> **Supplied entries**
· · · · ·

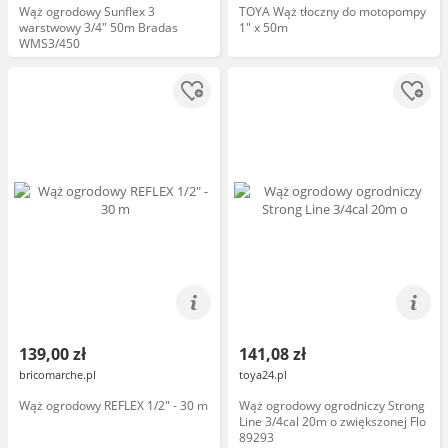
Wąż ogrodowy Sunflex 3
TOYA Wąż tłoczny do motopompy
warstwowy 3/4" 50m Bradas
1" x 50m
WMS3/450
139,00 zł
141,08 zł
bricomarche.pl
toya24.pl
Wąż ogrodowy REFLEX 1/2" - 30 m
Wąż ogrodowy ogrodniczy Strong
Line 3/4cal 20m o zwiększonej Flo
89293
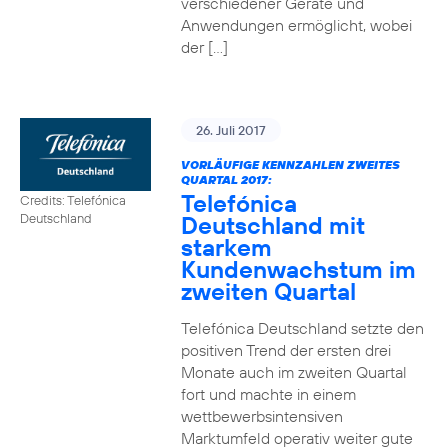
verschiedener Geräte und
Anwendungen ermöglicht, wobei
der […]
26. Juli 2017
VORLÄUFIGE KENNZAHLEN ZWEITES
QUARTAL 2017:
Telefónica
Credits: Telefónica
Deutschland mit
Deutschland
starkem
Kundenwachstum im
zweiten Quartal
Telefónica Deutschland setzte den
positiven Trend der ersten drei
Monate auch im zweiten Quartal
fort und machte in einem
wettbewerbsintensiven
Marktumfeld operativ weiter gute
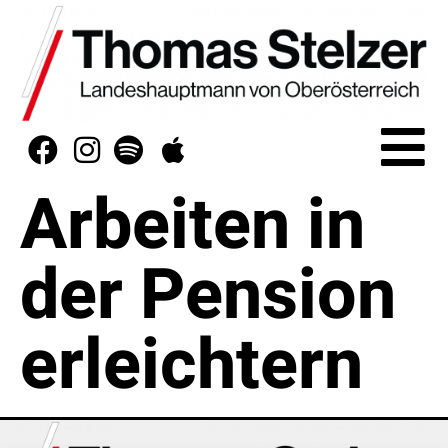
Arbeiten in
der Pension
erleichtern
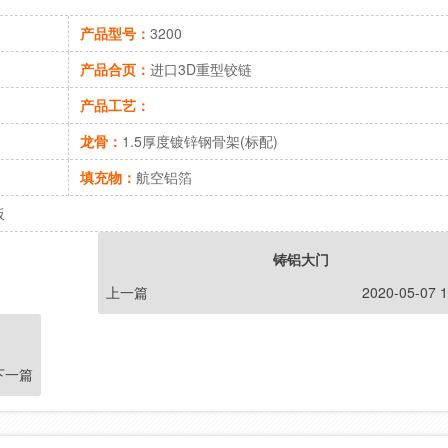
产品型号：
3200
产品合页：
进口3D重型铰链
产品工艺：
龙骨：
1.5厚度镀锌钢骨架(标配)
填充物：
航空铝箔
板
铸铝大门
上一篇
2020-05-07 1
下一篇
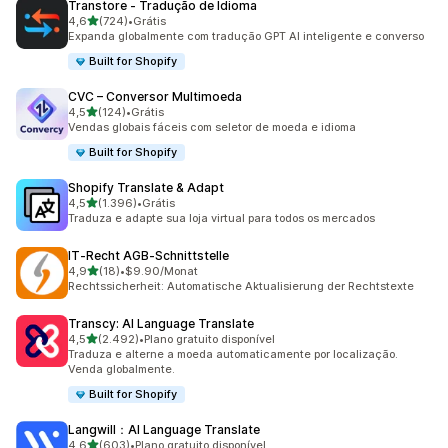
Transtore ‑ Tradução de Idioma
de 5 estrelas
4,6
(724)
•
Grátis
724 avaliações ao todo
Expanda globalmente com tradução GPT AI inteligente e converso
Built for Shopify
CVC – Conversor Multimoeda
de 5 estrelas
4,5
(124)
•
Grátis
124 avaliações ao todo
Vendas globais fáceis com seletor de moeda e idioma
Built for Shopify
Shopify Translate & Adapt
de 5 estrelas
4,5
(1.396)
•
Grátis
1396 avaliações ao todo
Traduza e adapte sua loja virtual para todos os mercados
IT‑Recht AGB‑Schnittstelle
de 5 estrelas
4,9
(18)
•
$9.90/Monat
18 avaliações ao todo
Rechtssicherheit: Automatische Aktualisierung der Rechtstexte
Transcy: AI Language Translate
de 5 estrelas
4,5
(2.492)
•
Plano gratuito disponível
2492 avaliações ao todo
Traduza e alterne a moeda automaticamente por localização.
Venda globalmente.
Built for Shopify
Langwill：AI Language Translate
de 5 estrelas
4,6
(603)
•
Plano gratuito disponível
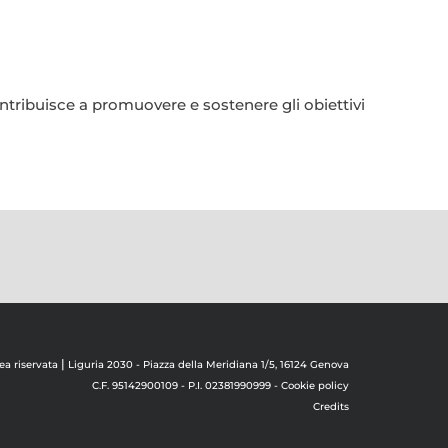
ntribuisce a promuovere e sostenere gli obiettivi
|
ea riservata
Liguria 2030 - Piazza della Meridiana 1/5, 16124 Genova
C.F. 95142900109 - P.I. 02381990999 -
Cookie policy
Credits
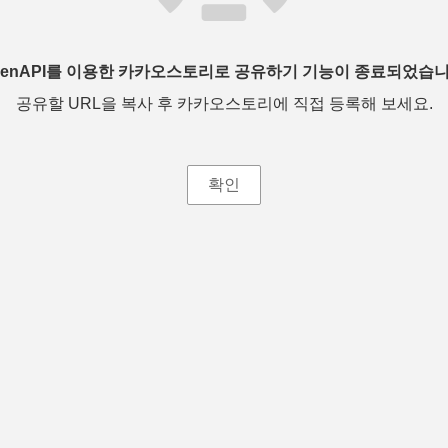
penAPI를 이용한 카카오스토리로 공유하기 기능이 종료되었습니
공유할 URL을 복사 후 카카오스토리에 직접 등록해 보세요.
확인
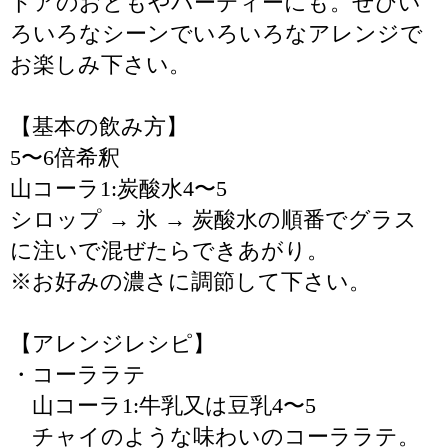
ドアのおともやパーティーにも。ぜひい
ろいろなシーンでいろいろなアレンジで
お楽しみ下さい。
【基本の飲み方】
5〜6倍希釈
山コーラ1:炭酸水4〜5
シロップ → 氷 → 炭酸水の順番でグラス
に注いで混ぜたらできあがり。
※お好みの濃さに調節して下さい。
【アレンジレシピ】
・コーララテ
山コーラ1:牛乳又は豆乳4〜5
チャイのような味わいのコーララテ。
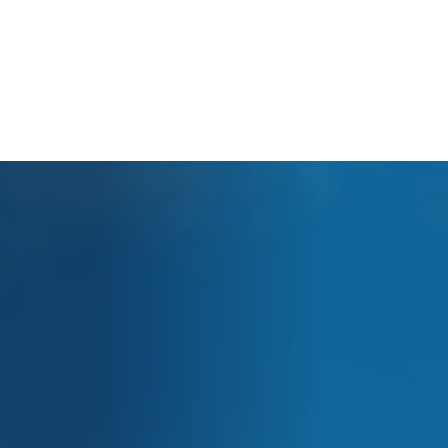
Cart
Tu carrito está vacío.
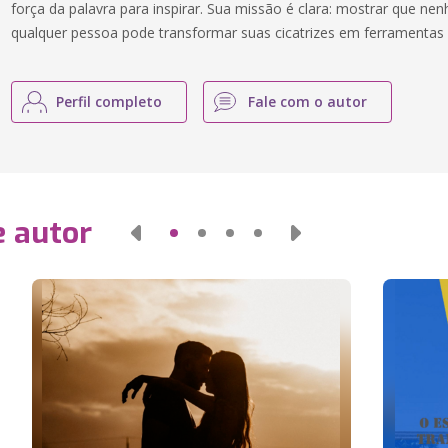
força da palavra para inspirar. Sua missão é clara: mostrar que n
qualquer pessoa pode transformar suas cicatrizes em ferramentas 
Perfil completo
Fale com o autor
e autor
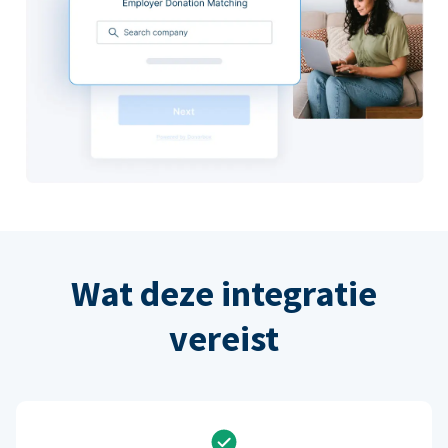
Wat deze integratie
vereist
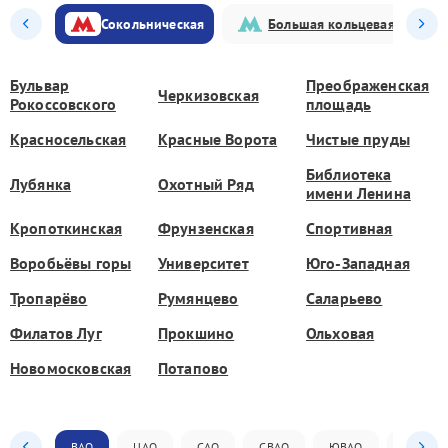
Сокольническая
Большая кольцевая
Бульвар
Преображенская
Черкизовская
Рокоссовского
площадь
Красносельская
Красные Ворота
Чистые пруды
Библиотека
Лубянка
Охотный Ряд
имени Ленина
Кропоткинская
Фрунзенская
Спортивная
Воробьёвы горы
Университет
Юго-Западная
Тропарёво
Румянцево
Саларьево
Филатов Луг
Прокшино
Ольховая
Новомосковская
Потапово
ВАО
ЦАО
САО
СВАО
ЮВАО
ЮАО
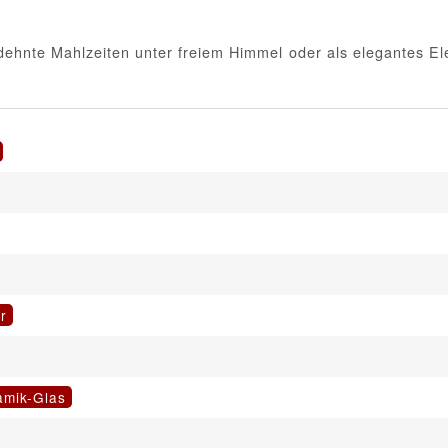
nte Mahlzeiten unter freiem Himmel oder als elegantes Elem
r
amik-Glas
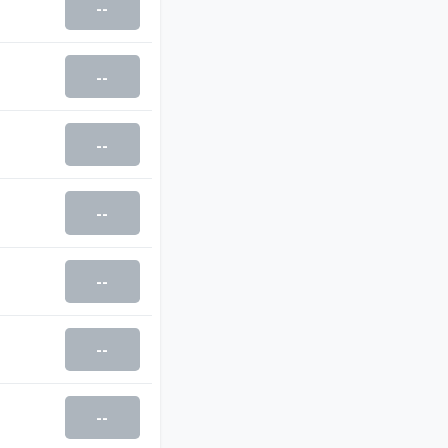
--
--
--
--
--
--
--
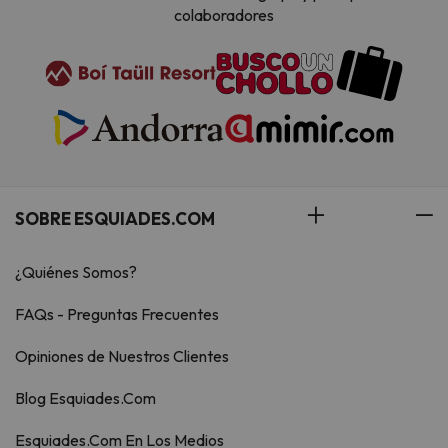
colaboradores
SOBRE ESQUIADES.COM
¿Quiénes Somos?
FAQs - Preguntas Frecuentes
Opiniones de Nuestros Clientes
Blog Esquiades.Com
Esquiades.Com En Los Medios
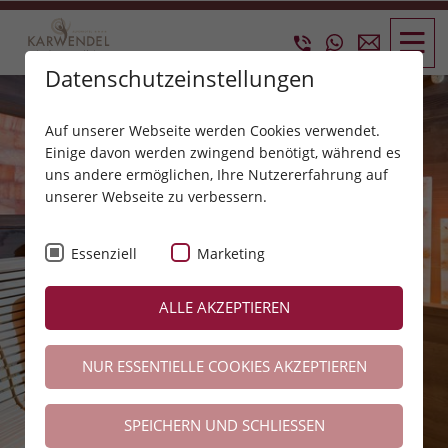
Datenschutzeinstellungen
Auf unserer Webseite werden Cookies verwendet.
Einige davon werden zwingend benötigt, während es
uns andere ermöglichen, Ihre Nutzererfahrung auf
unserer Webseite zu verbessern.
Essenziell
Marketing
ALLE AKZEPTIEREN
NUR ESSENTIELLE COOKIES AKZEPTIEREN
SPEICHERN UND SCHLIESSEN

· · · · ·

> **Problem statement**
Gather each line in the data above that contains the string "Webseite". Uppercase and lowercase letters count as different.

> **Answer to this task**
Auf unserer Webseite werden Cookies verwendet.
unserer Webseite zu verbessern.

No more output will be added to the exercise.